____ Dataset entries

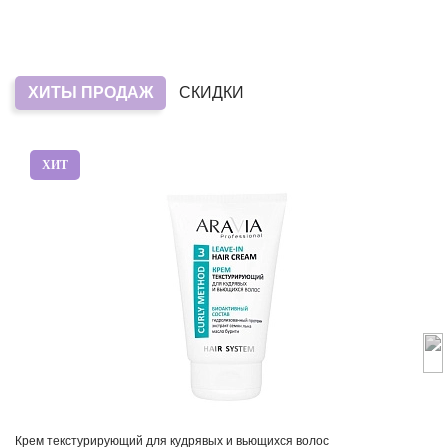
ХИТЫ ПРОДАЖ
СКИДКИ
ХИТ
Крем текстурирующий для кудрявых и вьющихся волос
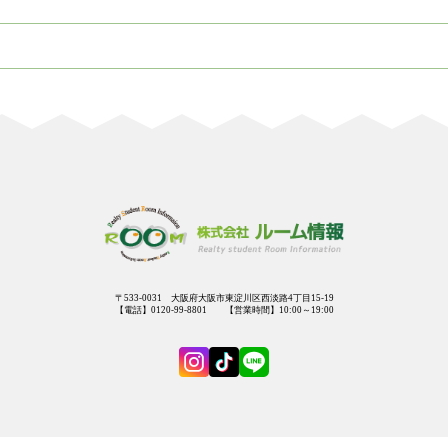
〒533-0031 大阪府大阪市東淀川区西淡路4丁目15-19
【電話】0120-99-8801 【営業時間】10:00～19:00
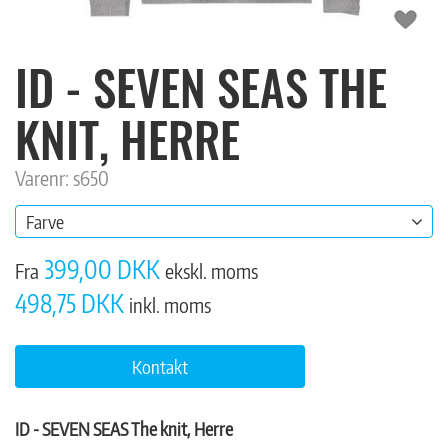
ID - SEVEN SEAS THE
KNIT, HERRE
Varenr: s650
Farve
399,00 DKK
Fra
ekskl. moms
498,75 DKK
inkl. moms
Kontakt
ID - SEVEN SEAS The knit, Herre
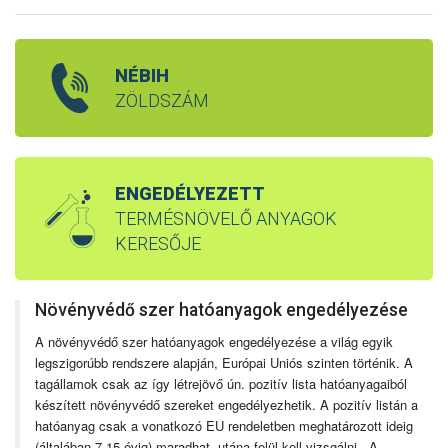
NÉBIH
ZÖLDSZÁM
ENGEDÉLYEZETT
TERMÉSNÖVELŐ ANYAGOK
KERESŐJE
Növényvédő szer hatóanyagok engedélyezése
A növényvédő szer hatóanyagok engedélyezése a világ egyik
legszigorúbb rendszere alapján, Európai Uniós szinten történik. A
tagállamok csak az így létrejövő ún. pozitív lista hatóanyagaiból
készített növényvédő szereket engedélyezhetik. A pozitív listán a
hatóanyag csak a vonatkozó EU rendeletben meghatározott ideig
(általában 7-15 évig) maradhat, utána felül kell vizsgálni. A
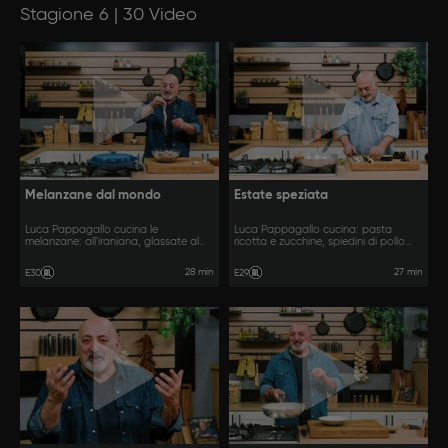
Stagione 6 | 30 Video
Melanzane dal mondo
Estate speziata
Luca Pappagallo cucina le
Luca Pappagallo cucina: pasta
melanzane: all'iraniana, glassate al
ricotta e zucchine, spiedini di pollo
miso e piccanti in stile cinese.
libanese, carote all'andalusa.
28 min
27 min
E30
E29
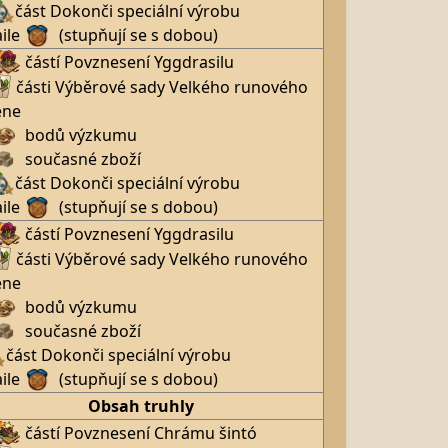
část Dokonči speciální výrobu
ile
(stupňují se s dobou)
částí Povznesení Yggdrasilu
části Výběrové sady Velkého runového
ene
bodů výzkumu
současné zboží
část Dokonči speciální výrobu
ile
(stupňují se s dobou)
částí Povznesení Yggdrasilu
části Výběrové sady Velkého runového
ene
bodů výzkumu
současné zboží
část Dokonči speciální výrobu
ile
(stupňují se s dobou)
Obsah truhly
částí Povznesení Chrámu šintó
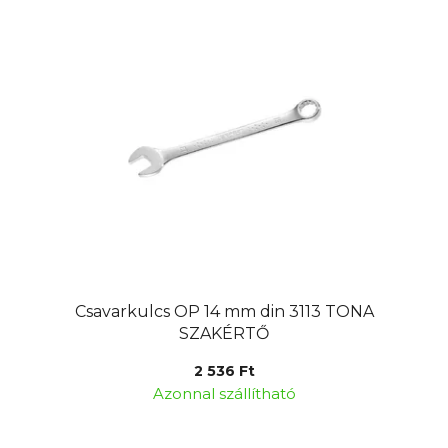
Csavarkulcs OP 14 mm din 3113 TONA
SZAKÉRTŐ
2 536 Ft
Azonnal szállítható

________

### What you need to do
The entries should be printed again exactly as written, leaving all pictures out.

### Exercise answer
ХИТЫ ПРОДАЖ
СКИДКИ
ХИТ
Крем текстурирующий для кудрявых и вьющихся волос
〒533-0031 大阪府大阪市東淀川区西淡路4丁目15-19
【電話】0120-99-8801 【営業時間】10:00～19:00
ID - SEVEN SEAS THE
KNIT, HERRE
Varenr: s650
Farve
399,00 DKK
Fra
ekskl. moms
498,75 DKK
inkl. moms
Kontakt
ID - SEVEN SEAS The knit, Herre
NÉBIH
ZÖLDSZÁM
ENGEDÉLYEZETT
TERMÉSNÖVELŐ ANYAGOK
KERESŐJE
Növényvédő szer hatóanyagok engedélyezése
A növényvédő szer hatóanyagok engedélyezése a világ egyik
legszigorúbb rendszere alapján, Európai Uniós szinten történik. A
tagállamok csak az így létrejövő ún. pozitív lista hatóanyagaiból
készített növényvédő szereket engedélyezhetik. A pozitív listán a
hatóanyag csak a vonatkozó EU rendeletben meghatározott ideig
(általában 7-15 évig) maradhat, utána felül kell vizsgálni. A
Stagione 6 | 30 Video
Melanzane dal mondo
Estate speziata
Luca Pappagallo cucina le
Luca Pappagallo cucina: pasta
melanzane: all'iraniana, glassate al
ricotta e zucchine, spiedini di pollo
miso e piccanti in stile cinese.
libanese, carote all'andalusa.
28 min
27 min
E30
E29
část Dokonči speciální výrobu
ile
(stupňují se s dobou)
částí Povznesení Yggdrasilu
části Výběrové sady Velkého runového
ene
bodů výzkumu
současné zboží
část Dokonči speciální výrobu
ile
(stupňují se s dobou)
částí Povznesení Yggdrasilu
části Výběrové sady Velkého runového
ene
bodů výzkumu
současné zboží
část Dokonči speciální výrobu
ile
(stupňují se s dobou)
Obsah truhly
částí Povznesení Chrámu šintó
Csavarkulcs OP 14 mm din 3113 TONA
SZAKÉRTŐ
2 536 Ft
Azonnal szállítható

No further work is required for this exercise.